No dia 30 de outubro, foram divulgadas no Diário do Judiciário Eletrônico do Tribunal de Justiça de Minas Gerais (TJMG) as alterações no procedimento para registro de união estável, no Livro “E”, que é realizado por oficiais de registro civil das pessoas naturais e era regulamentado pelo Provimento 260/CGJ/2013, mas atualmente segue o Provimento 281/CGJ/2014. Com esta mudança, todas as certidões relativas ao registro de união estável, no Livro “E”, terão advertência de que este registro não produz os efeitos da conversão da união estável em casamento.

O advogado Silvio Augusto Tarabal, presidente do Instituto Brasileiro de Direito de Família de Minas Gerais (IBDFAM/MG), explica que o principal motivo da alteração do provimento 260/CGJ/2013 e publicação do provimento 281/CGJ/2014 foi a necessidade de adequação do procedimento de registro das uniões estáveis nos Registros Civis das Pessoas Naturais às regras do Provimento n.º 37/CNJ/2014 de 07/07/2014, o qual apresentou novas regras unificadas para o procedimento de registro das uniões estáveis, tanto para reconhecimento quanto para extinção, no Livro “E” dos Cartórios de Registro Civil das Pessoas Naturais. “A exposição de motivos do Provimento 281/CGJ/2014 ainda se refere à deliberação do Comitê de Planejamento da Ação Correicional, em reunião realizada em 29 de setembro de 2014 e aos autos n.º 2012/58196 – da Coordenação de Apoio à Fiscalização dos Serviços Notariais e de Registro (Cafis)”, esclarece.

Tarabal aponta que a importância desta alteração é dar maior segurança jurídica àqueles que pretendem registrar, como forma de ter algum documento para órgãos previdenciários, clubes e planos de saúde, sem que tal documento seja necessariamente feito por escritura pública. Ele expõe que terceiros com quem os companheiros passarem a realizar negócios jurídicos também terão como exigir um documento público oficial, no caso a certidão, que garantirá plena eficácia e fará prova de sua boa-fé, caso venha a ser questionado em decorrência de algum negócio jurídico.

O advogado afirma, ainda, que com a publicação deste provimento, o Estado de Minas Gerais passa a adotar procedimento praticamente uniforme aos demais estados do país, que já se adequaram ao novo Provimento n.º 37/CNJ/2014. “Ademais, o provimento 281/2014 definiu regras mais claras e mais completas para as averbações das uniões estáveis no registro civil dos companheiros, de maneira que ao retirar uma certidão de nascimento ou casamento de alguém, constará, se for o caso, a averbação da união estável”, completa.

Mudanças – O registro das sentenças, escrituras públicas e os instrumentos particulares declaratórios de reconhecimento ou de dissolução de união estável, será opcional e deverá ser realizado pelo oficial do registro civil das pessoas naturais da sede, ou, onde houver, no 1º subdistrito da comarca em que os companheiros têm ou tiveram seu último domicílio.

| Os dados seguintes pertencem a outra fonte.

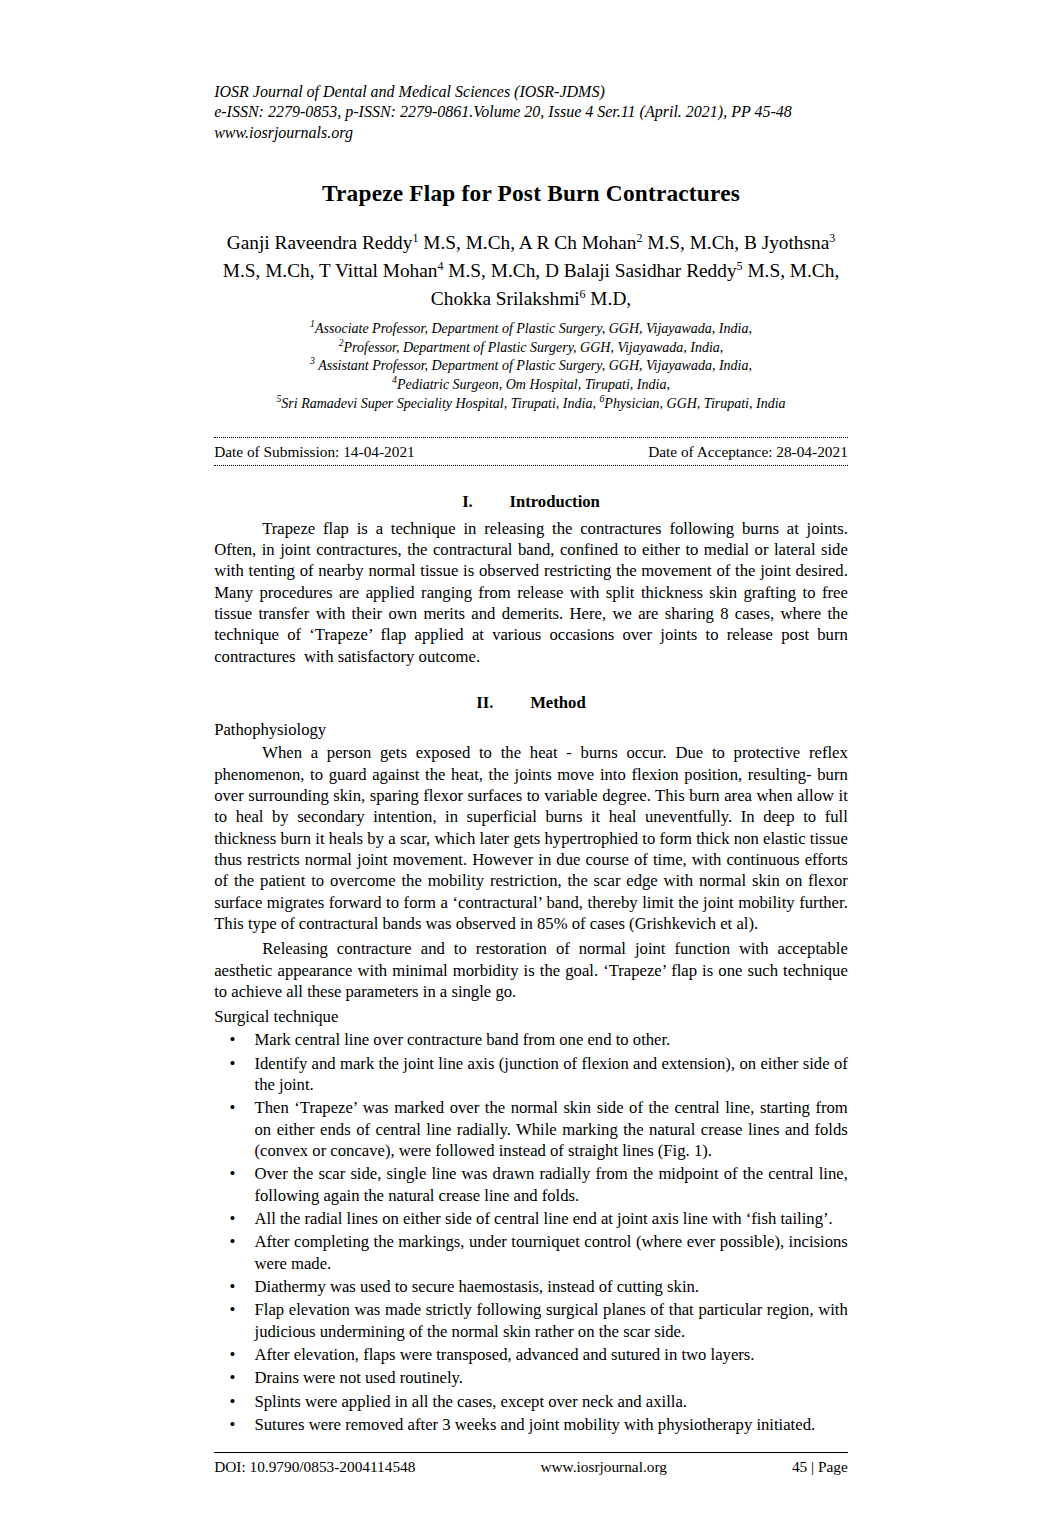IOSR Journal of Dental and Medical Sciences (IOSR-JDMS)
e-ISSN: 2279-0853, p-ISSN: 2279-0861.Volume 20, Issue 4 Ser.11 (April. 2021), PP 45-48
www.iosrjournals.org
Trapeze Flap for Post Burn Contractures
Ganji Raveendra Reddy1 M.S, M.Ch, A R Ch Mohan2 M.S, M.Ch, B Jyothsna3 M.S, M.Ch, T Vittal Mohan4 M.S, M.Ch, D Balaji Sasidhar Reddy5 M.S, M.Ch, Chokka Srilakshmi6 M.D,
1Associate Professor, Department of Plastic Surgery, GGH, Vijayawada, India,
2Professor, Department of Plastic Surgery, GGH, Vijayawada, India,
3 Assistant Professor, Department of Plastic Surgery, GGH, Vijayawada, India,
4Pediatric Surgeon, Om Hospital, Tirupati, India,
5Sri Ramadevi Super Speciality Hospital, Tirupati, India, 6Physician, GGH, Tirupati, India
Date of Submission: 14-04-2021 Date of Acceptance: 28-04-2021
I. Introduction
Trapeze flap is a technique in releasing the contractures following burns at joints. Often, in joint contractures, the contractural band, confined to either to medial or lateral side with tenting of nearby normal tissue is observed restricting the movement of the joint desired. Many procedures are applied ranging from release with split thickness skin grafting to free tissue transfer with their own merits and demerits. Here, we are sharing 8 cases, where the technique of ‘Trapeze’ flap applied at various occasions over joints to release post burn contractures with satisfactory outcome.
II. Method
Pathophysiology
When a person gets exposed to the heat - burns occur. Due to protective reflex phenomenon, to guard against the heat, the joints move into flexion position, resulting- burn over surrounding skin, sparing flexor surfaces to variable degree. This burn area when allow it to heal by secondary intention, in superficial burns it heal uneventfully. In deep to full thickness burn it heals by a scar, which later gets hypertrophied to form thick non elastic tissue thus restricts normal joint movement. However in due course of time, with continuous efforts of the patient to overcome the mobility restriction, the scar edge with normal skin on flexor surface migrates forward to form a ‘contractural’ band, thereby limit the joint mobility further. This type of contractural bands was observed in 85% of cases (Grishkevich et al).
Releasing contracture and to restoration of normal joint function with acceptable aesthetic appearance with minimal morbidity is the goal. ‘Trapeze’ flap is one such technique to achieve all these parameters in a single go.
Surgical technique
Mark central line over contracture band from one end to other.
Identify and mark the joint line axis (junction of flexion and extension), on either side of the joint.
Then ‘Trapeze’ was marked over the normal skin side of the central line, starting from on either ends of central line radially. While marking the natural crease lines and folds (convex or concave), were followed instead of straight lines (Fig. 1).
Over the scar side, single line was drawn radially from the midpoint of the central line, following again the natural crease line and folds.
All the radial lines on either side of central line end at joint axis line with ‘fish tailing’.
After completing the markings, under tourniquet control (where ever possible), incisions were made.
Diathermy was used to secure haemostasis, instead of cutting skin.
Flap elevation was made strictly following surgical planes of that particular region, with judicious undermining of the normal skin rather on the scar side.
After elevation, flaps were transposed, advanced and sutured in two layers.
Drains were not used routinely.
Splints were applied in all the cases, except over neck and axilla.
Sutures were removed after 3 weeks and joint mobility with physiotherapy initiated.
DOI: 10.9790/0853-2004114548 www.iosrjournal.org 45 | Page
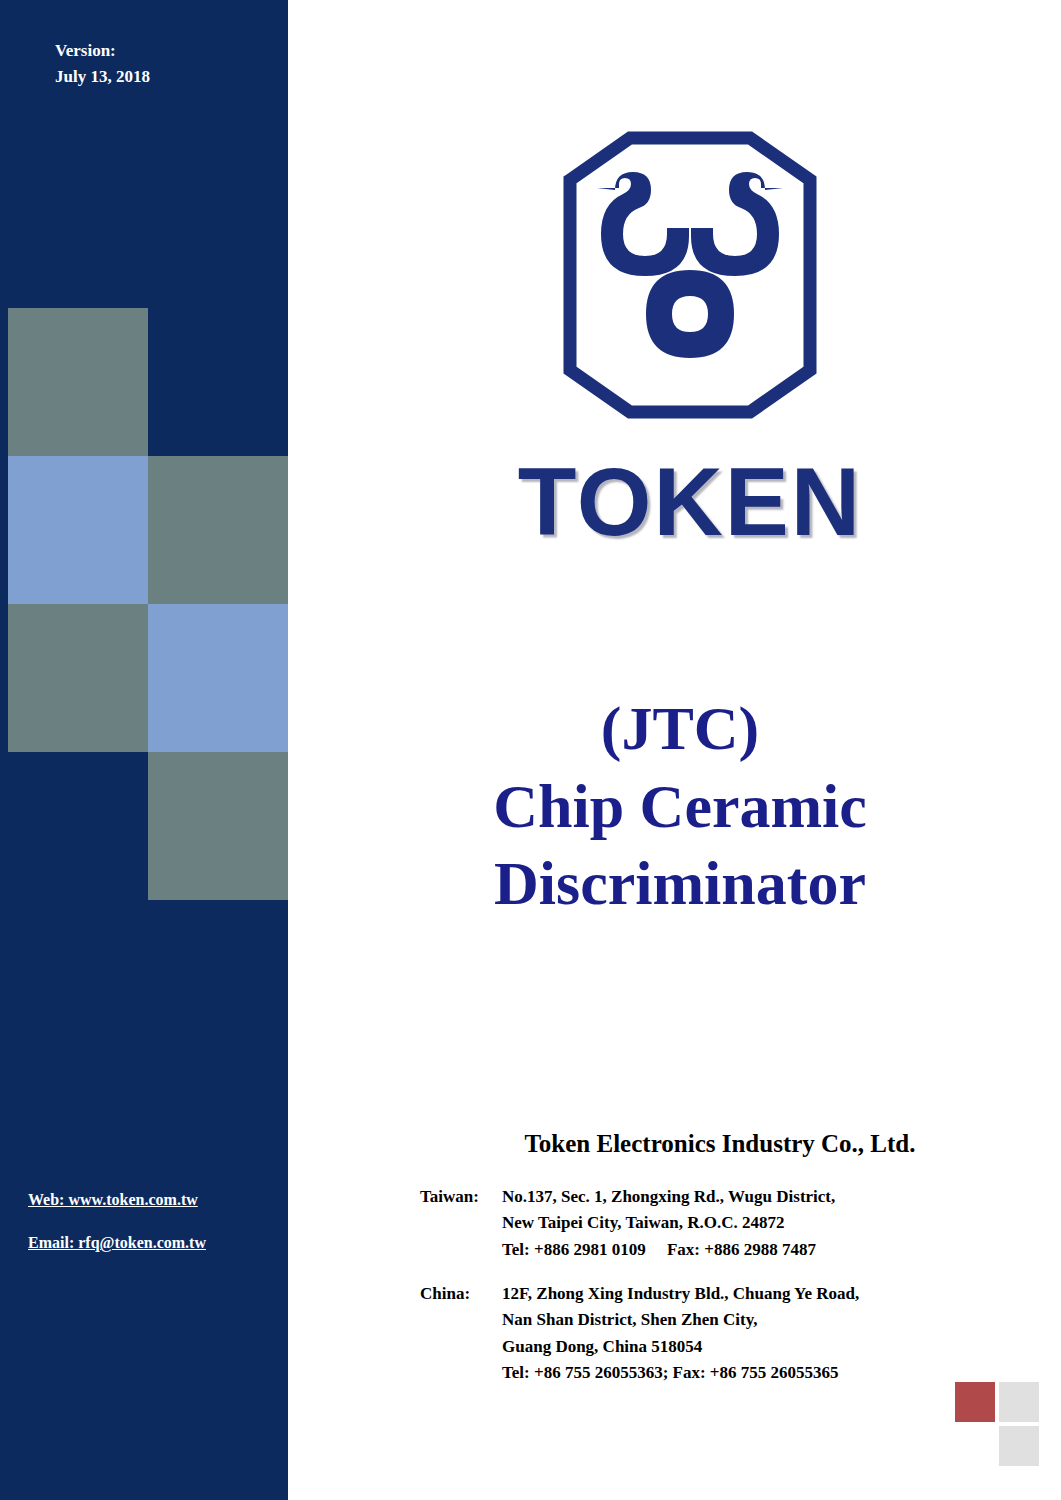Version:
July 13, 2018
Web: www.token.com.tw
Email: rfq@token.com.tw
TOKEN
(JTC)
Chip Ceramic
Discriminator
Token Electronics Industry Co., Ltd.
| Taiwan: | No.137, Sec. 1, Zhongxing Rd., Wugu District, New Taipei City, Taiwan, R.O.C. 24872 Tel: +886 2981 0109 Fax: +886 2988 7487 |
| China: | 12F, Zhong Xing Industry Bld., Chuang Ye Road, Nan Shan District, Shen Zhen City, Guang Dong, China 518054 Tel: +86 755 26055363; Fax: +86 755 26055365 |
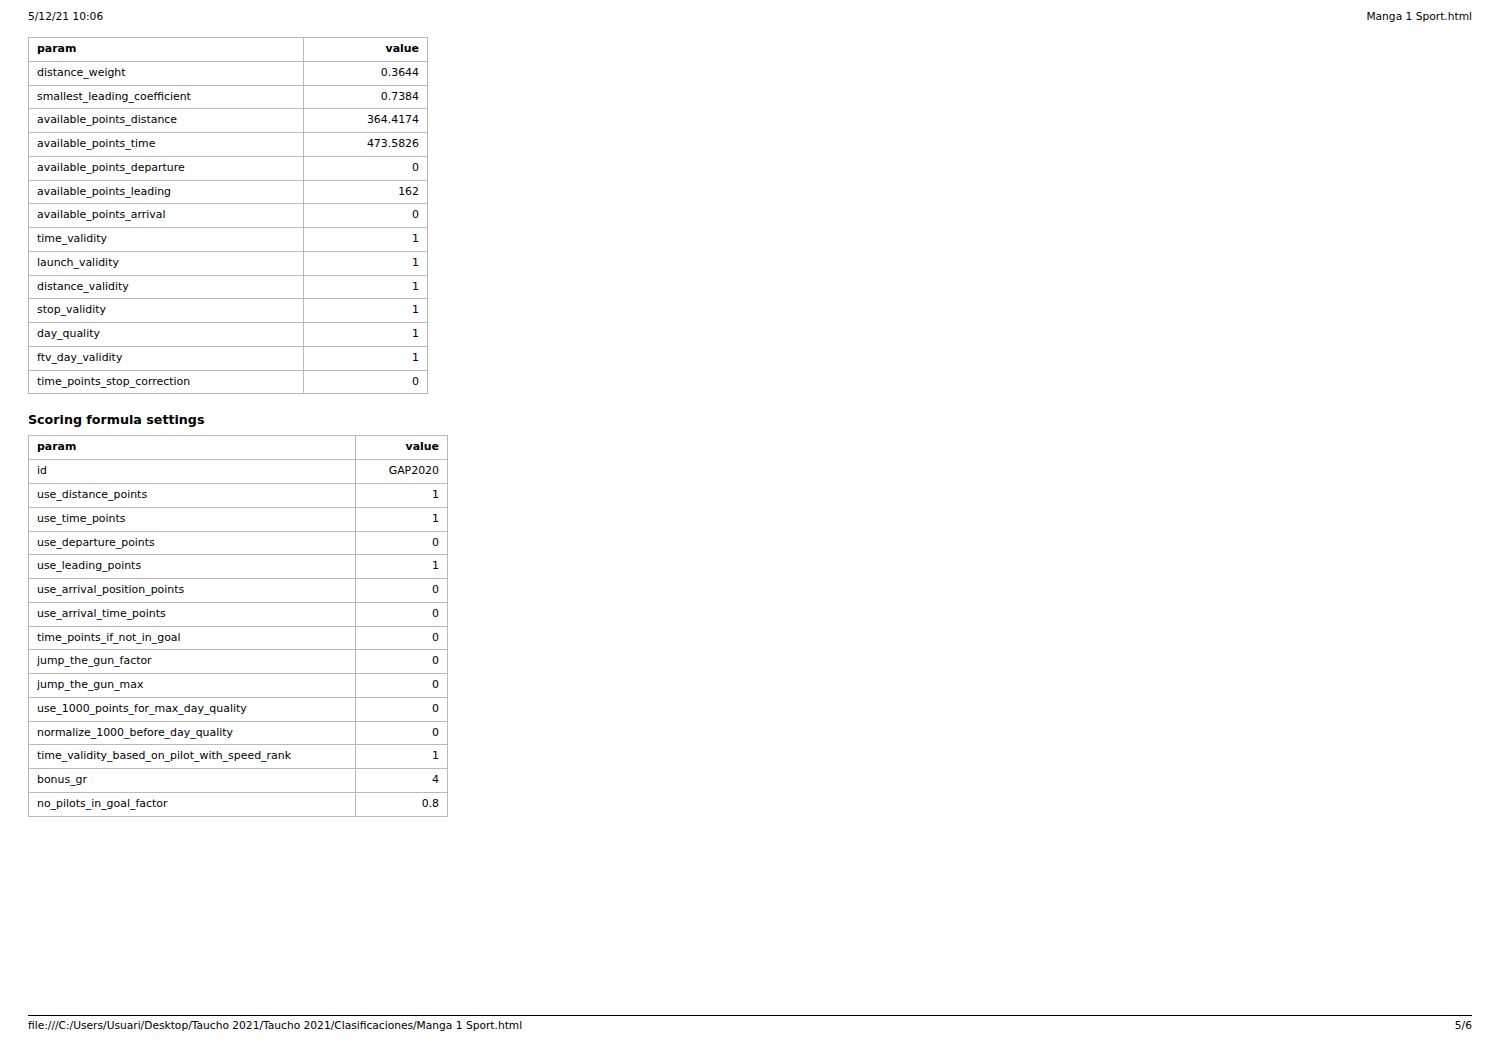5/12/21 10:06 Manga 1 Sport.html
| param | value |
| --- | --- |
| distance_weight | 0.3644 |
| smallest_leading_coefficient | 0.7384 |
| available_points_distance | 364.4174 |
| available_points_time | 473.5826 |
| available_points_departure | 0 |
| available_points_leading | 162 |
| available_points_arrival | 0 |
| time_validity | 1 |
| launch_validity | 1 |
| distance_validity | 1 |
| stop_validity | 1 |
| day_quality | 1 |
| ftv_day_validity | 1 |
| time_points_stop_correction | 0 |
Scoring formula settings
| param | value |
| --- | --- |
| id | GAP2020 |
| use_distance_points | 1 |
| use_time_points | 1 |
| use_departure_points | 0 |
| use_leading_points | 1 |
| use_arrival_position_points | 0 |
| use_arrival_time_points | 0 |
| time_points_if_not_in_goal | 0 |
| jump_the_gun_factor | 0 |
| jump_the_gun_max | 0 |
| use_1000_points_for_max_day_quality | 0 |
| normalize_1000_before_day_quality | 0 |
| time_validity_based_on_pilot_with_speed_rank | 1 |
| bonus_gr | 4 |
| no_pilots_in_goal_factor | 0.8 |
file:///C:/Users/Usuari/Desktop/Taucho 2021/Taucho 2021/Clasificaciones/Manga 1 Sport.html 5/6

Não é mais obrigatória a transferência de mandato de lavratura em casos de ordem judicial, pois houve a revogação do parágrafo único do artigo 572 do Provimento 260/CGJ/2013.

Para pessoas casadas, mesmo que separadas de fato, o registro de união estável não poderá ser realizado, exceto em casos em que o casal esteja separado judicialmente ou extrajudicialmente, ou se a declaração da união estável derivar de sentença judicial transitada em julgado. Além dos dados que já eram exigidos para lavratura do registro, será necessário incluir no documento o número do Cadastro de Pessoas Físicas (CPF), a indicação das datas e dos Ofícios de Registro Civil das Pessoas Naturais, o nome do juiz que proferiu sentença, ou do desembargador relator – nos casos em que houve processo – e a consignação de que não foi especificado o regime de bens dos companheiros, nos casos omissos.

O oficial de registro que lavrar a união estável ou a dissolução deverá proceder à anotação nos atos anteriores, com remissões recíprocas, se lançados em seu Ofício de Registro Civil de Pessoas Naturais, ou comunicar ao oficial de registro civil das pessoas naturais em que estiverem os registros iniciais dos companheiros. No registro da união estável, deverá ser apontado o óbito, o casamento, a constituição de nova união estável e a interdição dos companheiros que lhe forem comunicados.

Em casos em que houver sentença declaratória de dissolução da união estável, sem que a mesma tenha sido registrada anteriormente, o oficial de registro deverá fazer menção ao período em que foi mantida e promover o registro da referida união estável, para que em seguida seja averbada a dissolução. Os documentos apresentados para o registro da união estável e de sua dissolução deverão ser arquivados pelo oficial de registro civil, com referência ao respectivo assento de arquivamento, para permitir sua localização.

Fonte: IBDFAM | 03/12/2014.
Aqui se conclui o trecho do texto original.